Charlie Brooker’s hit TV anthology series Black Mirror successfully, and satirically, chronicled this worrying state of affairs, in which technology and social media corrupted rather than complemented. English poet Luke Kennard’s debut novel is certainly a companion piece – the writing is not quite so razor sharp but the idea that this generation is unable to find happiness is profoundly explored.
Set in the near future (the proliferation of driverless cars being one hint of this), the title of the book refers to an Orwellian “programme” undertaken by people who cannot quite cope with the pressures of the modern world. Karl wants to impress his wife and live the lifestyle he believes they deserve, but does so by maxing out his credit cards and then committing online fraud to pay them off.
Deemed not a rogue, just desperate and misguided, Karl is enrolled in The Transition rather than being sent to prison. Initially, the programme seems too good to be true. He is taken, with his wife, to a nice suburban house where, freed of any financial responsibilities, they will be coached in life skills by their mentors until they are ready to be reintegrated into society.
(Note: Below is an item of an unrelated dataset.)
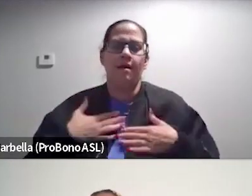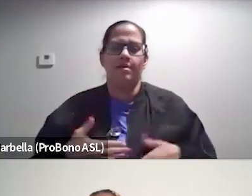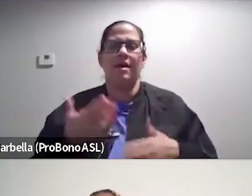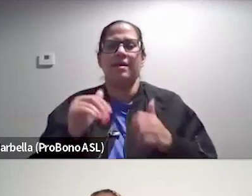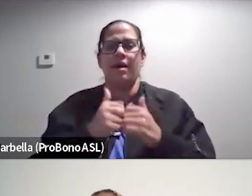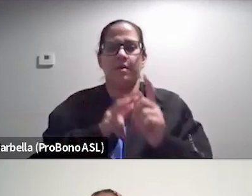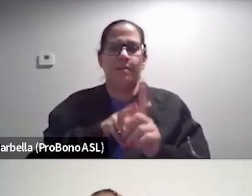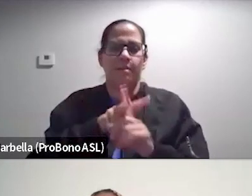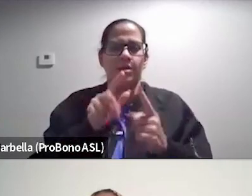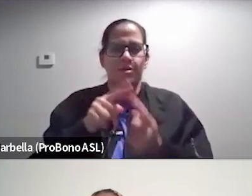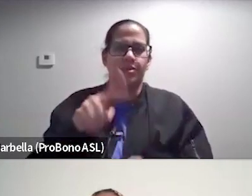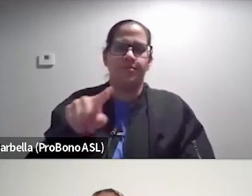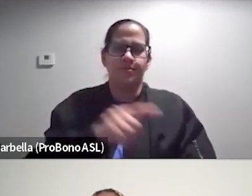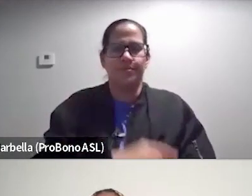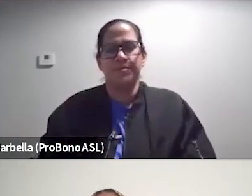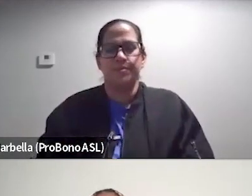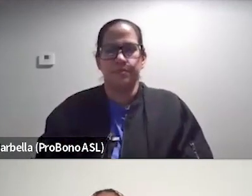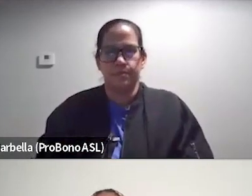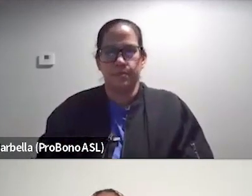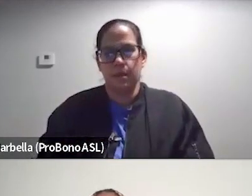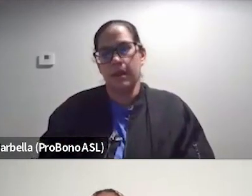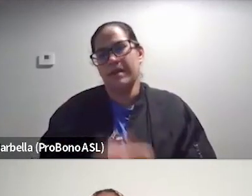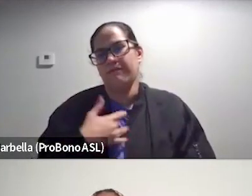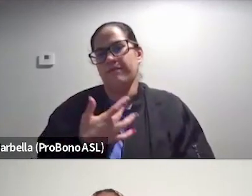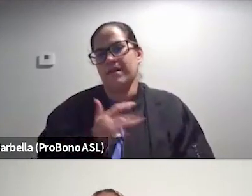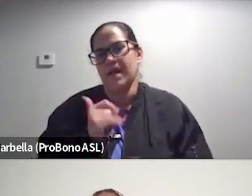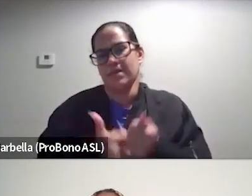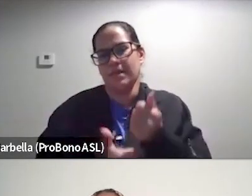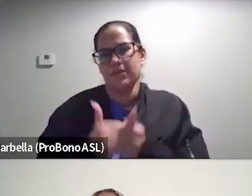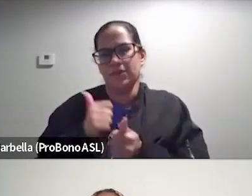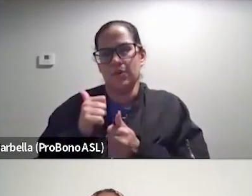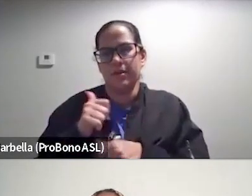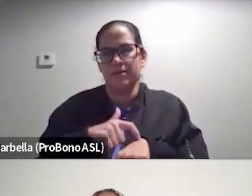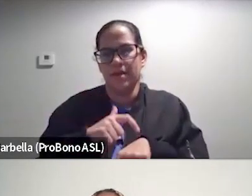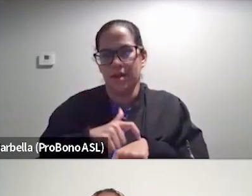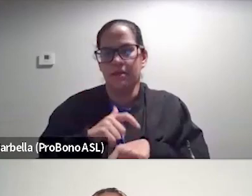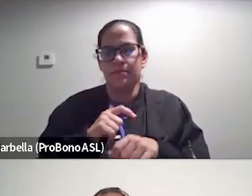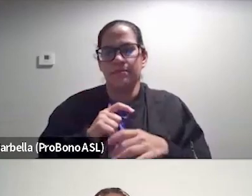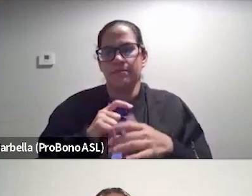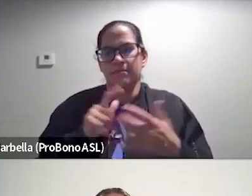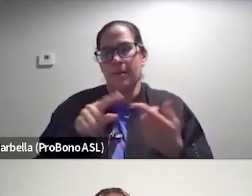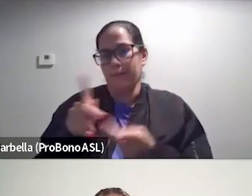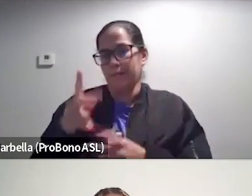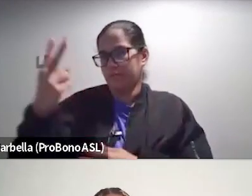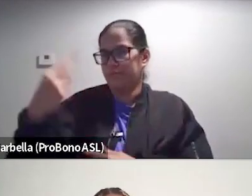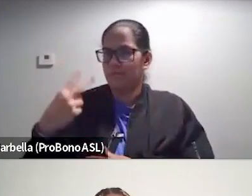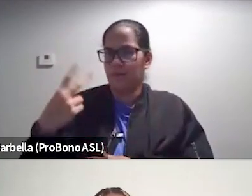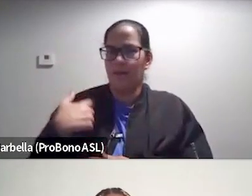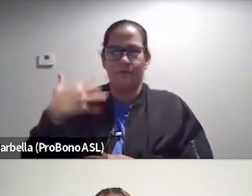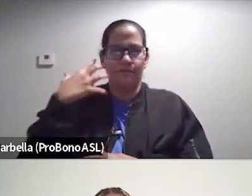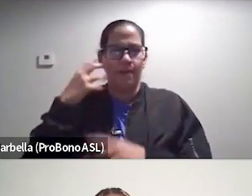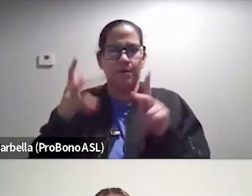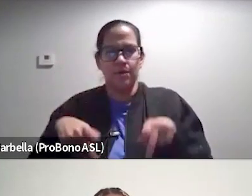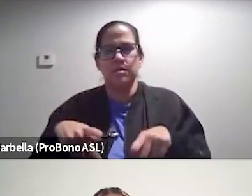do they apply to you? Um, I feel like the majority of times when people see me as like a fat person,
It is an intriguing, and immediately creepy, set up. There is, for example, a strange, locked basement. They must log diary entries each day on their tablets for appraisal. The Transition, it transpires, is a multinational company with rather sinister aims, possibly linked to Karl’s increasingly distant wife. There is a real echo of Kafka’s chilling Metamorphosis, as the veneer of Karl’s ostensibly caring personality begins to be stripped away and he realises how much of a burden he is.
As a parable about a not particularly appealing society in thrall to global corporations and commercialisation, however, The Transition begins to creak in its third act. The attempts at a thriller-style ending, as Karl plots to bring down The Transition, do not add up to much. Indeed, escaping into the outside world just emphasises the fact that the novel’s mechanisms are actually quite thinly drawn.
Still, perhaps that is Kennard’s point. It is not really a book about a futuristic dystopia in which a corporation is manipulating the lives of the many for the benefit of the few, after all. It is really about the way millennials live and feel now – and as far as that goes, he has written a witty, sardonic and honest debut that should give us all cause for concern.